GJP Fellow, Matti Ylönen, reports on the event ‘The Night Before Taxes’, April 14th 2016, Washington D.C.
As tax justice issues are gaining ground in the international policy agenda, last week saw a publication of the new book, Global Tax Fairness, focusing on its key initiatives.‘We are now at the point where more than 50% of the global wealth is owned by 1% of the human population, as Oxfam has reminded us’, said Professor Thomas Pogge in his opening remarks in a panel organized for the book launch at the Elliott School of International Affairs in Washington D.C.
This inequality is partly driven by the world of tax havens and international tax avoidance. ‘When the tax system gets corrupted, the basic functions of taxes are undermined’, Pogge stated. The new book is edited by Pogge together with Krishen Mehta, who is among other things a fellow at the Yale’s Global Justice Program and a former partner at the PriceWaterhouseCoopers auditing and tax advisory firm.
‘Our primary goal was to gather the best experts around the world with the most interesting initiatives and write chapters on each one of those initiative’, Pogge continued.
The perfect storm in Panama?
While academic books typically lag several years behind the international policy agenda, Global Tax Fairness could hardly be more topical than is it now, right after the Panama papers information leak. The issue raised a lot of interest in the two panel discussions.
‘We need to remember that the Panama papers was a leak from just from one Panamaian law firm’, stated James S. Henry in the first panel after pointing out how a large number of accounts at large banks had been opened with the help of a single Panamaian firm. Henry is an economist, attorney, investigative journalist and a senior adviser for the Tax Justice Network.
Raymond Baker from Global Financial Integrity went over the long history of tax havens and international offshore finance, and also saw the Panama papers as a one step in a long game. ‘I don’t see the Panama papers as a definite game changer’, he maintained. The Panama papers have in any case highlighted several deficiencies in global tax governance, many of which hurt also developing country efforts for domestic resource mobilization.
Moreover, several panelists highlighted how the secrecy jurisdictions (or tax havens) are not only a tax issue. While they do play a key role in corporate profit shifting and tax evasion by investors, the opaque structures create various other problems at well. These include — but are not limited to — growing international and national income inequalities, distortion of statistics of world trade and investment, and unfair competition between smaller and bigger players in the markets
Where is the next generation of tax justice advocates?
One of the most anticipated panelists in the event was Ralph Nader, who drafted his own corporate code of conduct already in 1976 in his co-authored book Taming the Giant Corporation. Nader asked the panelists the provocative question of where their can successors be found. Many answers were optimistic. Other panelists pointed out how the United States is currently seeing a major grassroots level mobilization as younger people have become more interested in social justice issues. Many of these people are also interested and highly knowledgeable on tax issues as well.

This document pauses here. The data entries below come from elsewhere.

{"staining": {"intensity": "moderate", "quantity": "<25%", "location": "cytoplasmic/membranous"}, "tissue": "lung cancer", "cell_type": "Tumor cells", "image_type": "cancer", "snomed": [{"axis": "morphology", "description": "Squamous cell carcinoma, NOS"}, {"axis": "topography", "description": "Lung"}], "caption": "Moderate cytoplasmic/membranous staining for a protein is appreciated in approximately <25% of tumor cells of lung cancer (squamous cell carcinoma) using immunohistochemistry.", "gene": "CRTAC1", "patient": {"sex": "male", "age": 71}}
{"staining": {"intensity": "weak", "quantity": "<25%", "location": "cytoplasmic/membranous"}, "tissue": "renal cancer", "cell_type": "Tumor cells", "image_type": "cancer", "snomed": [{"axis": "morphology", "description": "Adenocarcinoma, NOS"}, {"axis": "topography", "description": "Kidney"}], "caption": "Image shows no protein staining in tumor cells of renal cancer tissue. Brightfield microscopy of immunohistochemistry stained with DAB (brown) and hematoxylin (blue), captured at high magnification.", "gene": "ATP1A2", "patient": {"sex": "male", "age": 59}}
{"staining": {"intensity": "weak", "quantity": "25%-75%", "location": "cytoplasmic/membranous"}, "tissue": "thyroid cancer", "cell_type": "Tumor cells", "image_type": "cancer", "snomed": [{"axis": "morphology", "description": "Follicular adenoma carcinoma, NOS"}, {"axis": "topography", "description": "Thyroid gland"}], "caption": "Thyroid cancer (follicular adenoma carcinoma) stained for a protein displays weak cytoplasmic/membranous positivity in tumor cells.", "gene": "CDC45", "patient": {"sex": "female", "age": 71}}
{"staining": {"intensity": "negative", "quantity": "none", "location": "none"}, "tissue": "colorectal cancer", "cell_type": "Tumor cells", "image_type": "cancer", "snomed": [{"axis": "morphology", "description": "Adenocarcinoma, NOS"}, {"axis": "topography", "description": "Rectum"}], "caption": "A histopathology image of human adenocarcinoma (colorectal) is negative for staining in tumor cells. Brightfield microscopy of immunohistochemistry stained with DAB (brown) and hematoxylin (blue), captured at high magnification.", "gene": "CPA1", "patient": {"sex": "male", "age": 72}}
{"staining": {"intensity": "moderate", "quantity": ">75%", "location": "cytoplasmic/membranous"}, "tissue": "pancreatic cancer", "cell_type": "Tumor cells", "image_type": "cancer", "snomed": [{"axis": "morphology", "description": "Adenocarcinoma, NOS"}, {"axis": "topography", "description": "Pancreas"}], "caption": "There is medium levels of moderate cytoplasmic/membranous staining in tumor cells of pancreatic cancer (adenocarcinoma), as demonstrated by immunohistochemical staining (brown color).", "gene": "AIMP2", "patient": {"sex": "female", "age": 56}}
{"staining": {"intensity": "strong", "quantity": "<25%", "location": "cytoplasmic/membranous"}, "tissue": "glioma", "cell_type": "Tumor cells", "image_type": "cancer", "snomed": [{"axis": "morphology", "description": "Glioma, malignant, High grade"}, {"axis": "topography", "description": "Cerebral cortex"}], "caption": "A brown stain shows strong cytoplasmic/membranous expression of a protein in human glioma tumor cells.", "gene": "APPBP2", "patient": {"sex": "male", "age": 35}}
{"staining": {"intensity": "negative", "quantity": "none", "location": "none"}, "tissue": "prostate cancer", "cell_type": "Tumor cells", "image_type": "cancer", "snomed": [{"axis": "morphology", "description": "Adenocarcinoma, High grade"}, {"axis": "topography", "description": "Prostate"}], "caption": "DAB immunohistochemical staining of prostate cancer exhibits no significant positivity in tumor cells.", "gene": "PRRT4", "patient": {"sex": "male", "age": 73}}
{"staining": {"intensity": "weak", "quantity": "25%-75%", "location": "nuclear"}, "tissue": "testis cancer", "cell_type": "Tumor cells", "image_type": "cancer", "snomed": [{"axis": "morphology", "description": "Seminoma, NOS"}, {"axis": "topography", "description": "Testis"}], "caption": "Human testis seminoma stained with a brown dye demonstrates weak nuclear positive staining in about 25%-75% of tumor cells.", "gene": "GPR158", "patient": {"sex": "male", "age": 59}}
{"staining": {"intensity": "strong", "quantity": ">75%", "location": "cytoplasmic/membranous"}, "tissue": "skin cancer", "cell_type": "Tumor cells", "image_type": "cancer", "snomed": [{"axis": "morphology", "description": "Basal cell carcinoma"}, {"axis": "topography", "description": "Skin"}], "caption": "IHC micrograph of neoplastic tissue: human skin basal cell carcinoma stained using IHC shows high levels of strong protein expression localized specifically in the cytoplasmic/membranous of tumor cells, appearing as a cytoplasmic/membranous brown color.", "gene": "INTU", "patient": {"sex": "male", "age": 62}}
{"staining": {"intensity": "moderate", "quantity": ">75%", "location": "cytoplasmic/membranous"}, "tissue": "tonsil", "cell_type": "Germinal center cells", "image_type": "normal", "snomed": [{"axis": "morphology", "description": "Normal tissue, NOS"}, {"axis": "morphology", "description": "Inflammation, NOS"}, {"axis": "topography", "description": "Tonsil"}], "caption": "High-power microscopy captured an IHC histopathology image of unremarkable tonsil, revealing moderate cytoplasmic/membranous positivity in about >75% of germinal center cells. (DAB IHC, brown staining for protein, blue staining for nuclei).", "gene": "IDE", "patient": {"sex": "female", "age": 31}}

Altering a phrase made famous by philosopher Hannah Arendt, Nader also warned about the ‘banality of exposés’
‘If more exposes keep appearing, people no longer know what to do with them’, Nader argued.
However, other panelists pointed out the political developments around many key initiatives aimed at plugging the loopholes in the current patched tax governance network. If the exposes succeed in keeping up momentum for fixing these problems, they can be highly productive also in the future.